Dataset entries:
========================================================================

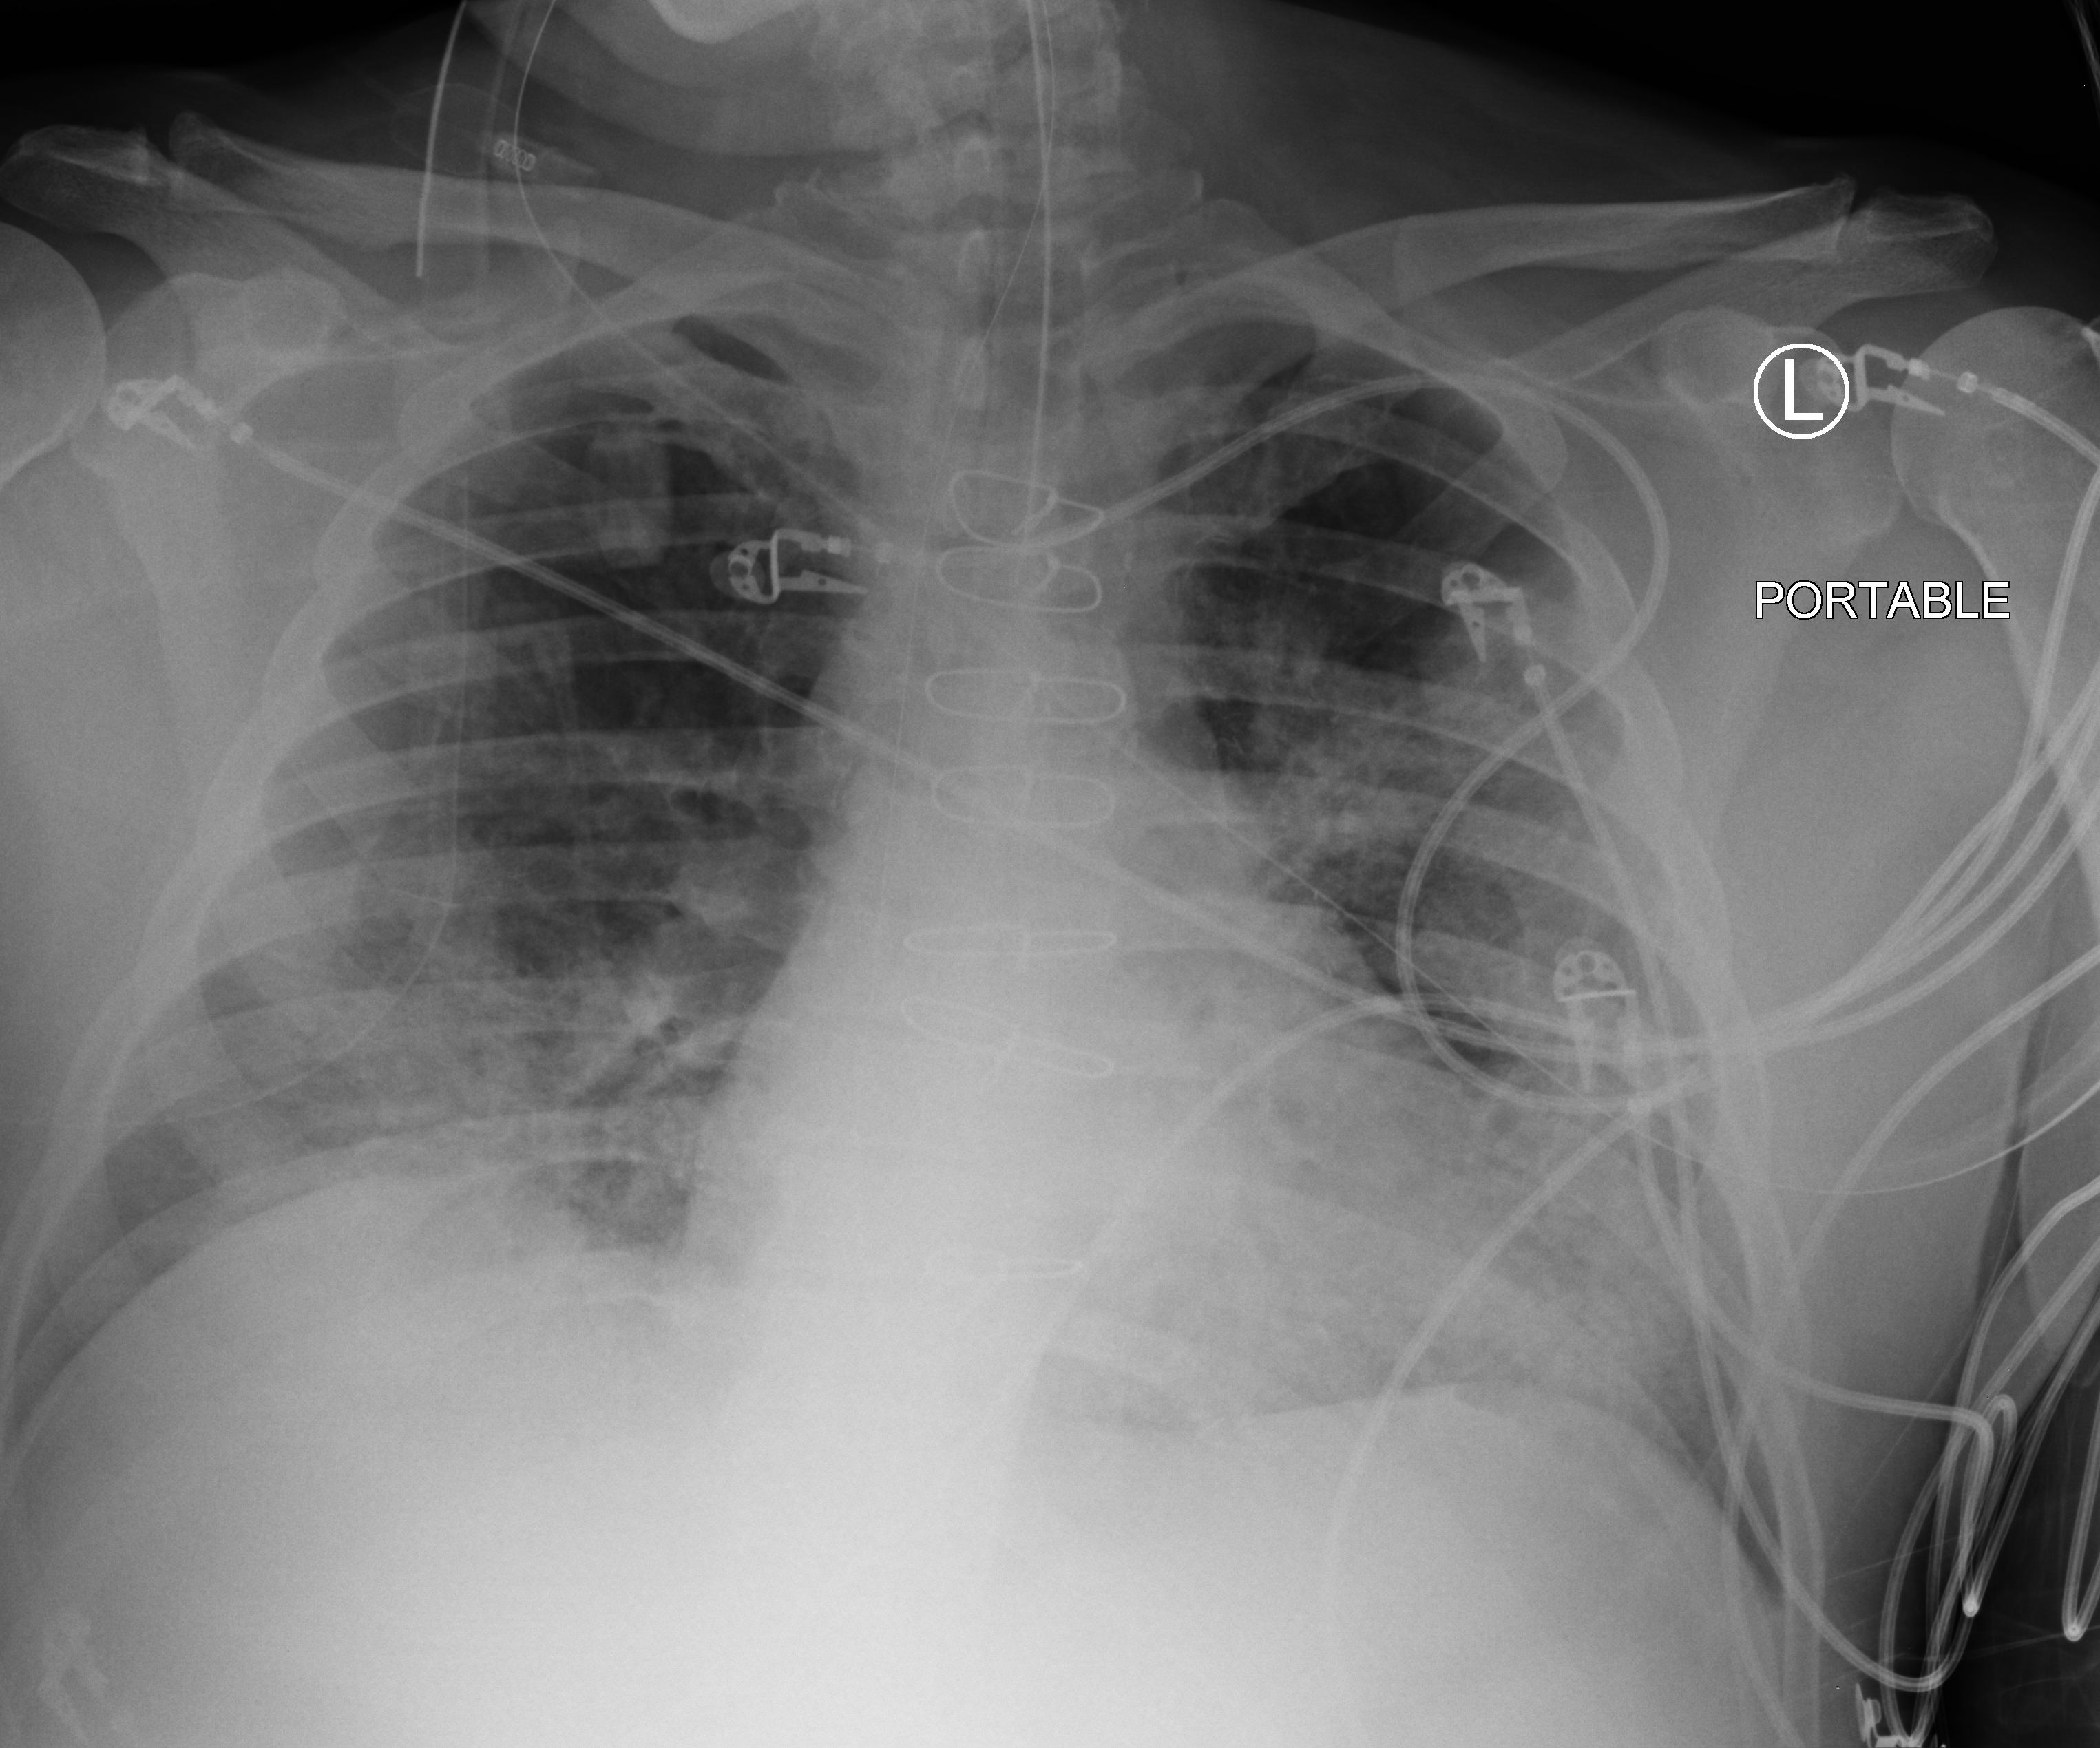
Portable chest radiograph, anteroposterior (AP) projection. Patient hospitalised with COVID-19; male, aged 60–74 years.
Admission-level facts for this patient (not findings on this image; timing relative to this image not recorded):
- chronic kidney disease (admission record): no
- mechanically ventilated during this hospital stay: yes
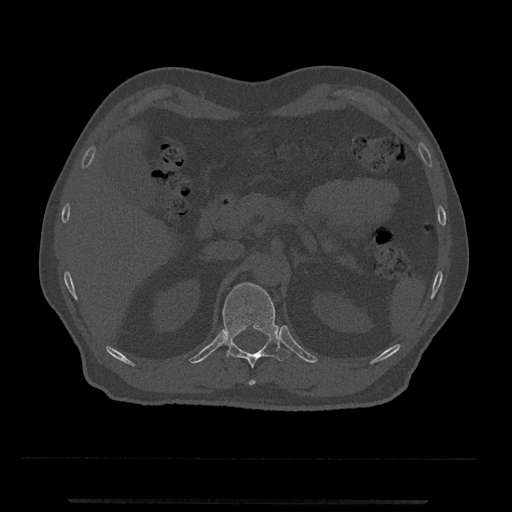
CT including the spine, one axial slice; position 402 of 797 along the scan axis; reconstruction kernel Br40s/3; bone window (W 1800 / L 400 HU); 512 × 512 image matrix, field of view 419 × 419 mm. Male patient, age 63 years. From the clinical record (not read from this slice): primary cancer: prostate.
Structures marked on this image (semi-automatic segmentation, software-assisted and operator-edited):
- T12 vertebra: bounding box [x1, y1, x2, y2] px = [221, 282, 290, 385]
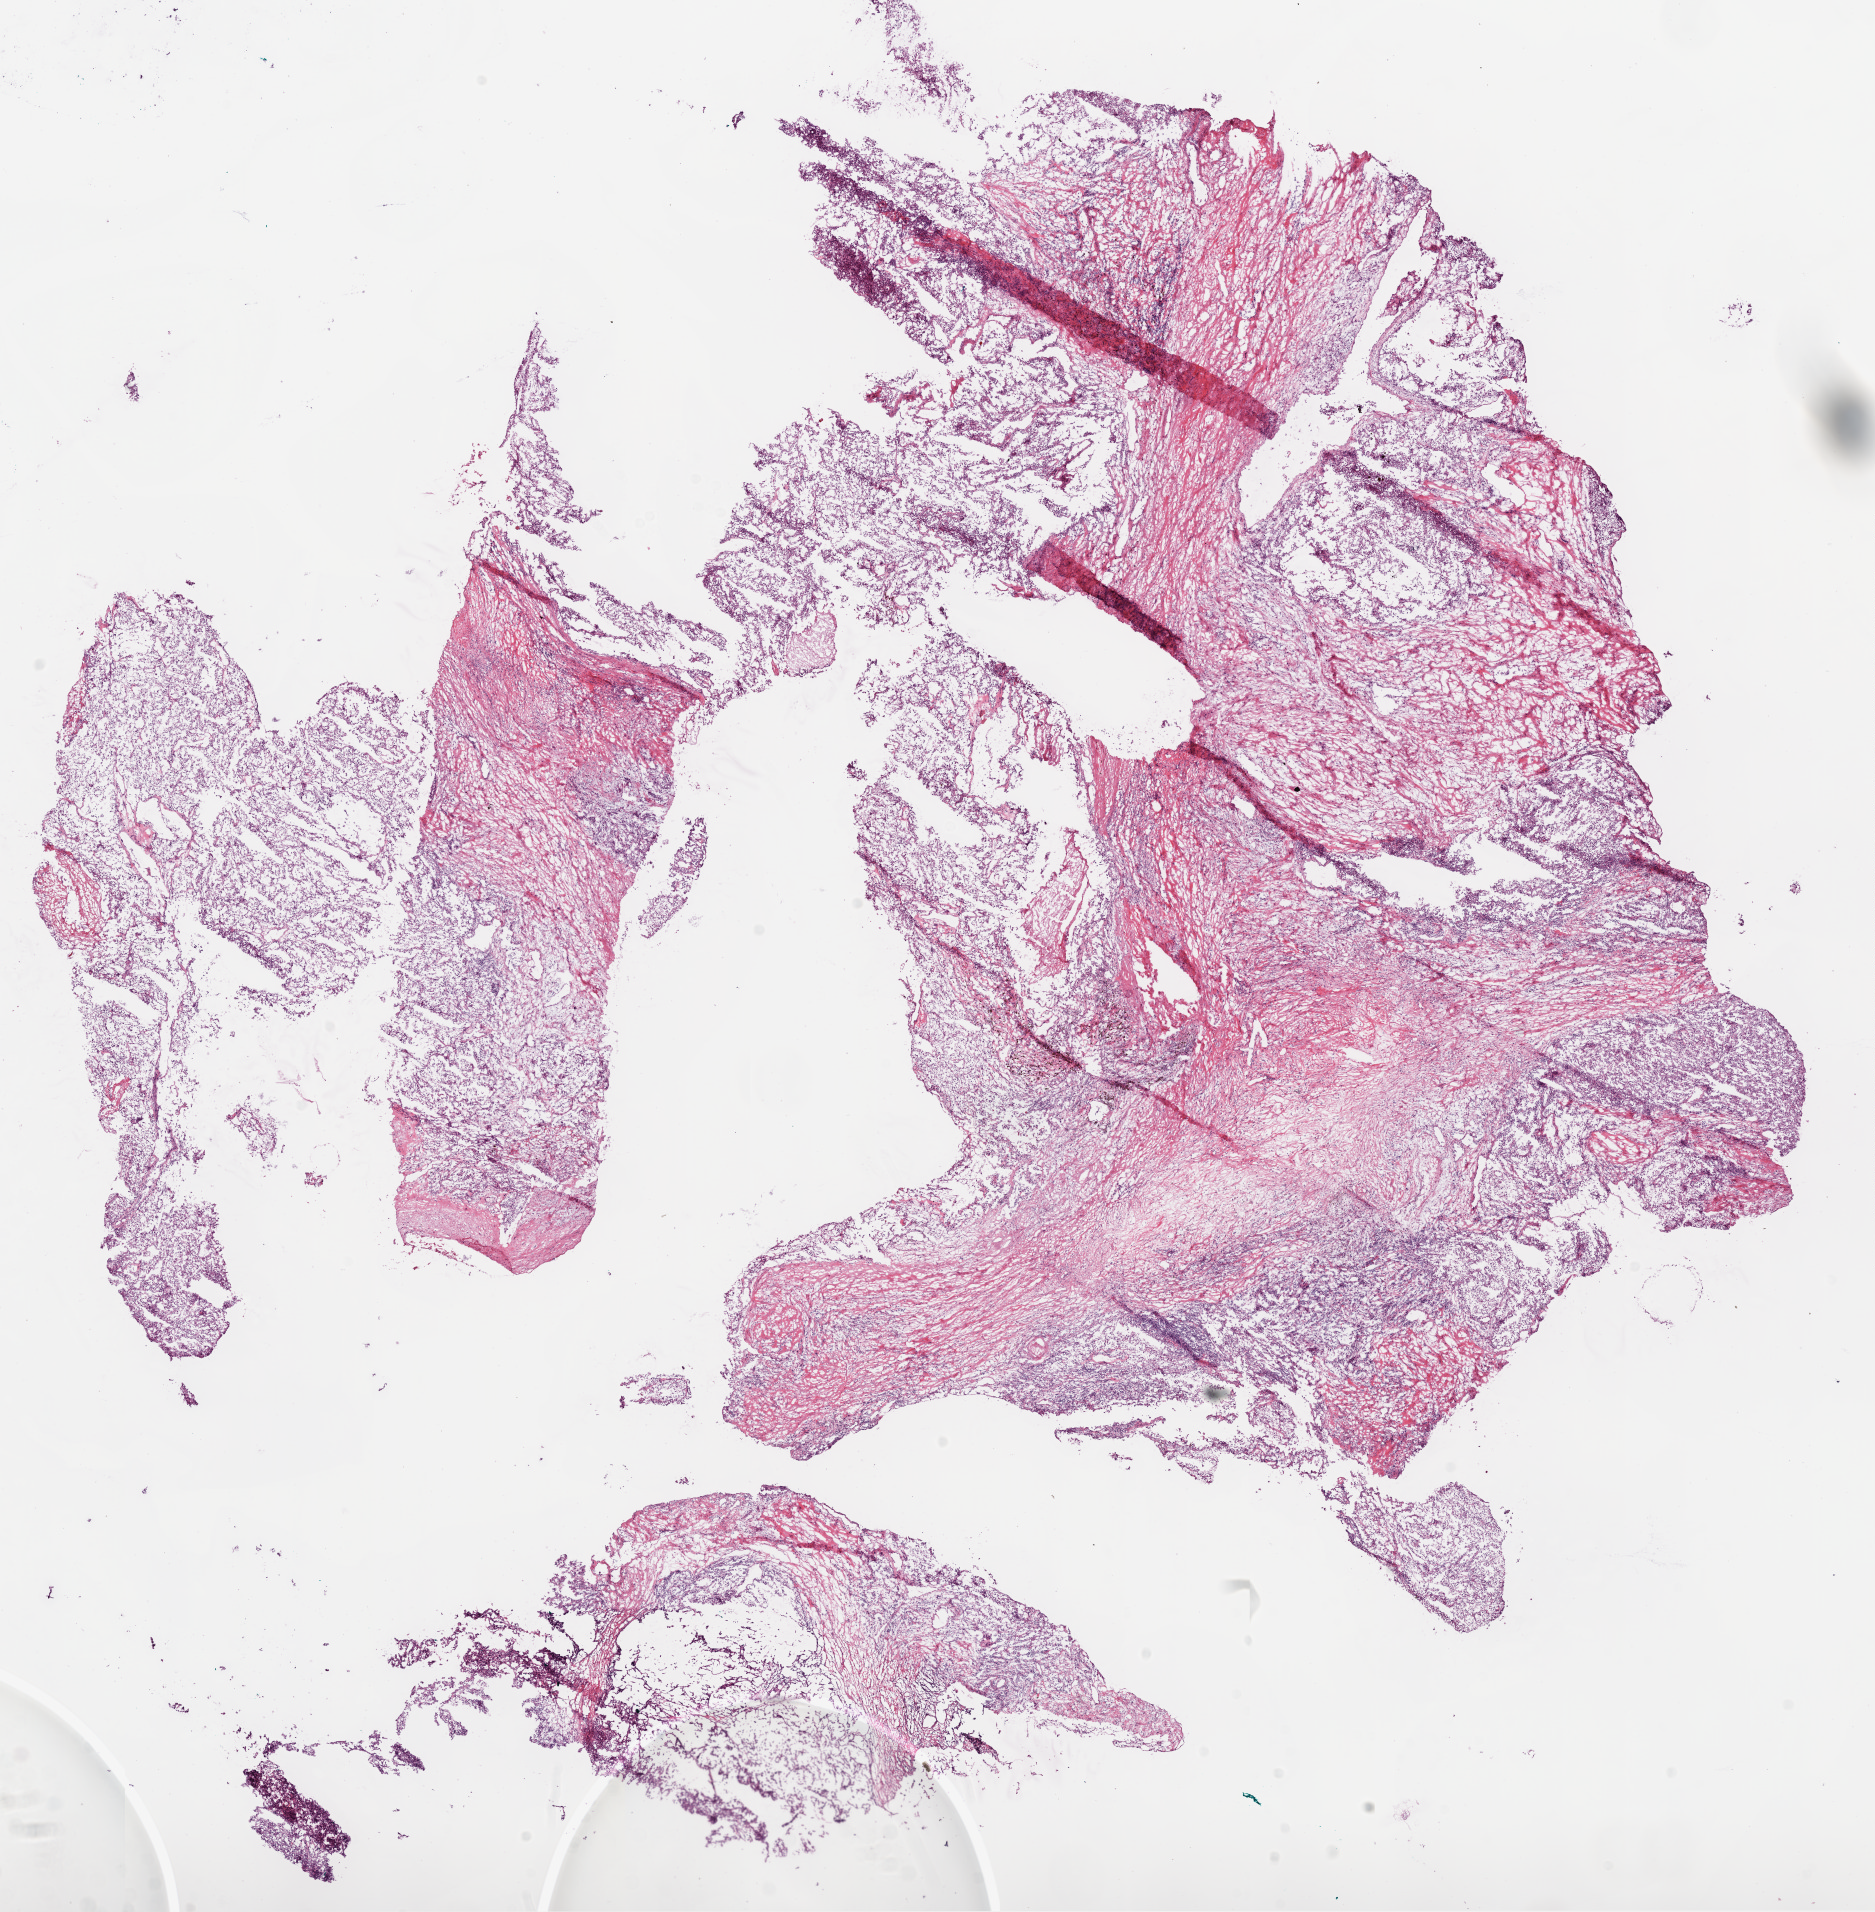
H&E whole-slide image, whole scanned area (about 15.0 x 15.3 mm, from a 20x scan) shown as a low-resolution overview. Frozen section. Primary tumour sample from the kidney. Male patient; age at initial diagnosis 68 years. Histologic grade: G2 (moderately differentiated). Slide review estimates, as recorded: tumour cells 65%, tumour nuclei 70%, normal cells 0%, stromal cells 30%, necrosis 5%. Infiltration values recorded for this section: lymphocyte infiltration 18%, monocyte infiltration 5%, neutrophil infiltration 0%.
* lymph nodes positive (case pathology): 0 of 6 examined
* pathologic diagnosis: Clear cell adenocarcinoma, NOS
* laterality: left
* AJCC pathologic stage: I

========================================================================

--- EXERCISE INSTRUCTIONS ---
Work out the number of lines in the records containing the word "from". Write only that number.

--- EXERCISE RESULT ---
2